> DATA TO PROCESS
=== Begin Enclosure ===

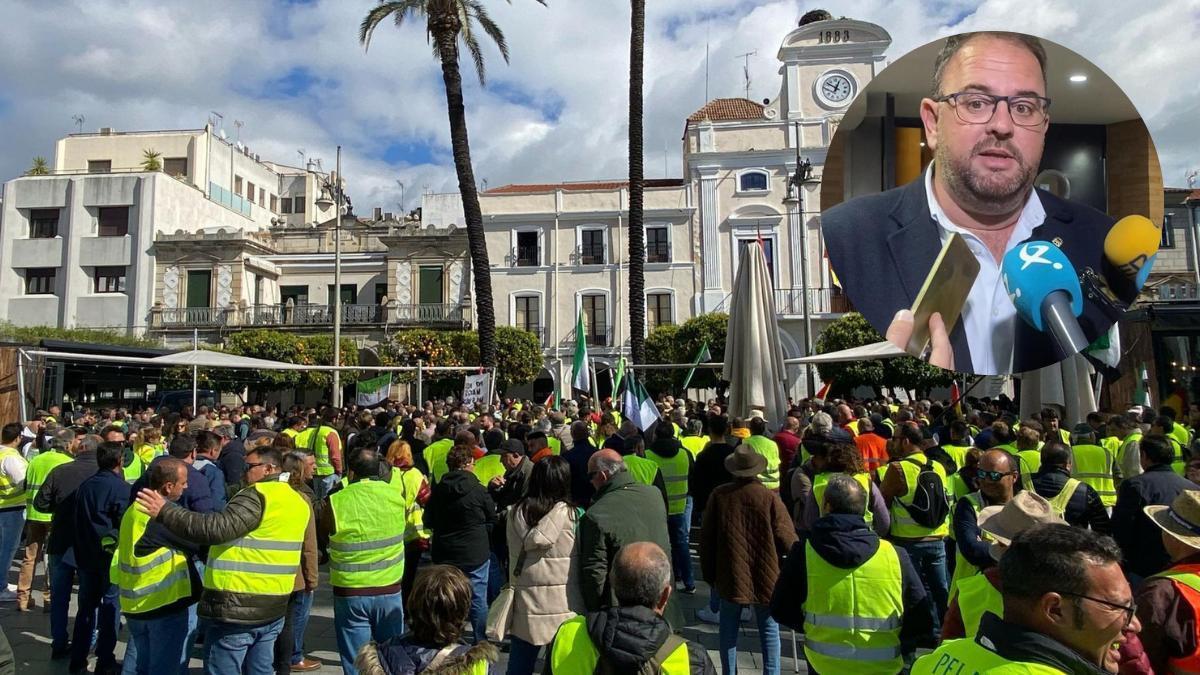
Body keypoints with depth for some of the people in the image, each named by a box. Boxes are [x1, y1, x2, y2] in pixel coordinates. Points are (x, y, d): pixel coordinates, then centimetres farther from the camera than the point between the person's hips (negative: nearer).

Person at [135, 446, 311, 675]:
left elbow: (217, 528, -24)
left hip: (236, 606, -8)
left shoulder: (257, 495, -15)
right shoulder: (298, 502, 12)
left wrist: (165, 511, -21)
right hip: (273, 606, 8)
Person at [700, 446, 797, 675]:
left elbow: (706, 538, -2)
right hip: (765, 578, -1)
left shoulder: (719, 495, -8)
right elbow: (787, 539, -12)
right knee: (769, 631, 12)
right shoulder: (770, 498, -14)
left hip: (730, 577, 2)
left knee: (728, 630, 15)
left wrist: (709, 572, 10)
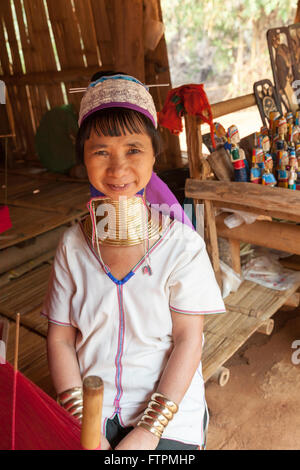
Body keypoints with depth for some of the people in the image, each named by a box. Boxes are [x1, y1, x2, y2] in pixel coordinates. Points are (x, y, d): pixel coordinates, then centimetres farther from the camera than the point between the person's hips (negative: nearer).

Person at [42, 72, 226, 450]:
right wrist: (84, 425, -9)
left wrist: (148, 430, -13)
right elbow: (60, 338, 1)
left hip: (167, 408, 0)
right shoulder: (73, 245, 0)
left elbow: (188, 339, -7)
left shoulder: (182, 243, -7)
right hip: (88, 405, 1)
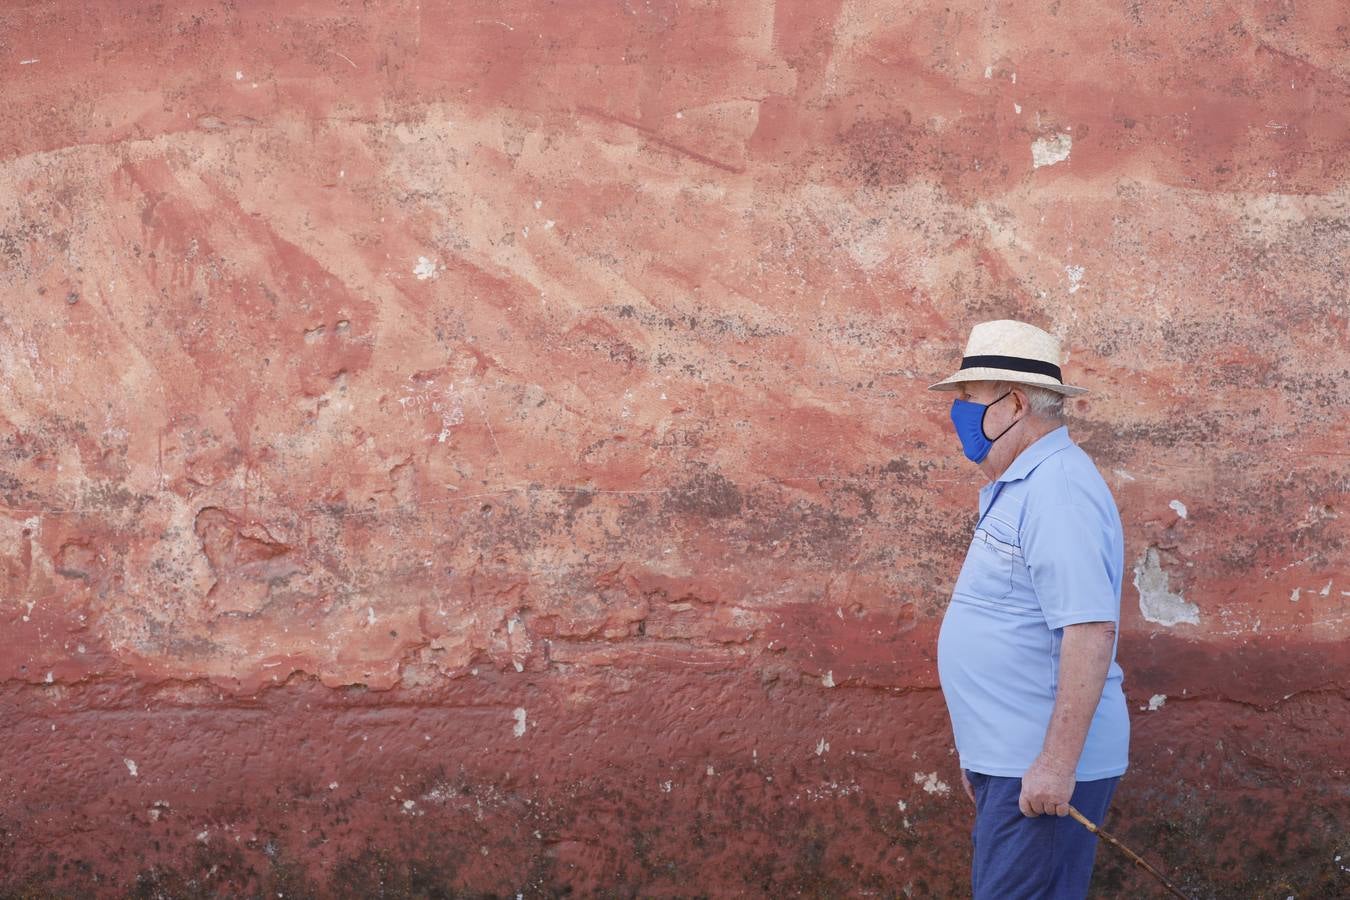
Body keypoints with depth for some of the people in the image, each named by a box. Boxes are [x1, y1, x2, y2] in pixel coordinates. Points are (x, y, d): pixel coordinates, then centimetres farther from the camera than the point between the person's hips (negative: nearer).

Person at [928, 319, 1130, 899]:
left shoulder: (1059, 491, -18)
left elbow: (1090, 632, -25)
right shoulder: (1016, 488, 16)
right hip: (1008, 761, 10)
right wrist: (980, 753, 24)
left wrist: (1056, 763, -26)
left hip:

=== End Enclosure ===

> WHAT NEEDS TO BE DONE
Copy the data above, from the line with "right knee: (769, 631, 12)" to the line with "left wrist: (709, 572, 10)", both lines included, without changing anything.

> RESPONSE AREA
right knee: (769, 631, 12)
right shoulder: (770, 498, -14)
left hip: (730, 577, 2)
left knee: (728, 630, 15)
left wrist: (709, 572, 10)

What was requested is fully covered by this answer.